##### Source excerpt #####

A Hellenized settlement in the Heraian hills W of Syracuse; the ancient name is unknown. The site had strategic importance, for it controlled the pass between the plain of Gela to the S and the valleys of the Caltagirone and Symaithos to the NE. The earliest settlement belongs to the neolithic Stentinello culture and was located on the hill of S. Ippolito, to the NE of the modern city. During the Late Bronze Age Caltagirone was of major importance; a large necropolis of as many as 1500 chamber tombs occupied the slopes of the hill known as La Montagna to the N of town. It belongs to the Pantalica culture (ca. 1250-1000 B.C.); some of the burials are in the form of tholos tombs, suggesting Mycenaean influence, also seen in ceramic shapes. Less is known about the Early Iron Age. Greeks arrived in the early 6th c. and settled on the hill of S. Luigi, under the modern town. Only a few graves have been excavated, mostly of the 5th c. and later; the burial types are Geloan, perhaps indicating Geloan control of the site in the early 5th c. Excellent red-figure pottery of the 4th c. is also known. An archaic stele and most of the pottery from the site are in the fine local museum.


BIBLIOGRAPHY

S. Ippolito: P. Orsi, BPI (1928) 82ff; L. BernabòBrea, Sicily before the Greeks (1966) 80ff. La Montagna: P. Orsi, NSc (1904) 65ff; L. Bernabò Brea, op.cit. 145f, 161f. S. Luigi: T. J. Dunbabin, The Western Greeks (1948) 113f; G. Libertini, MonAnt 28 (1922) 101ff.

##### Stored data #####

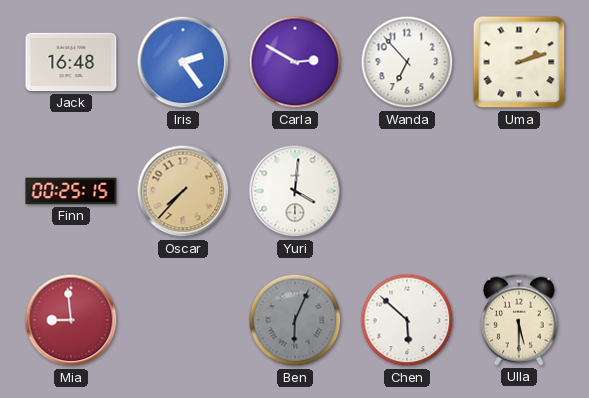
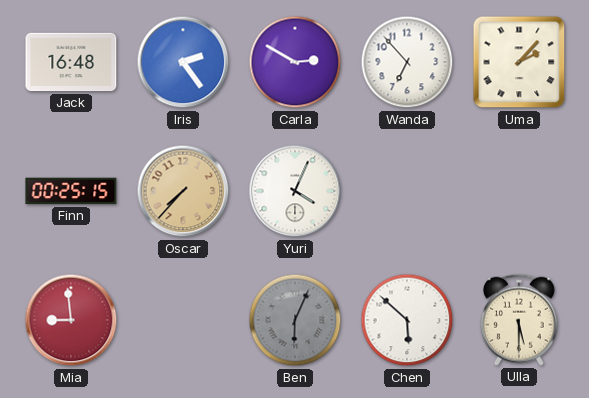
Uma: 2:12 -> 2:07
Yuri: 4:01 -> 4:04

#####

According to the Caltagirone excerpt, why did the site have strategic importance? Answer in one to three sentences.

## Answer
The site controlled the pass between the plain of Gela to the south and the valleys of the Caltagirone and Symaithos to the northeast.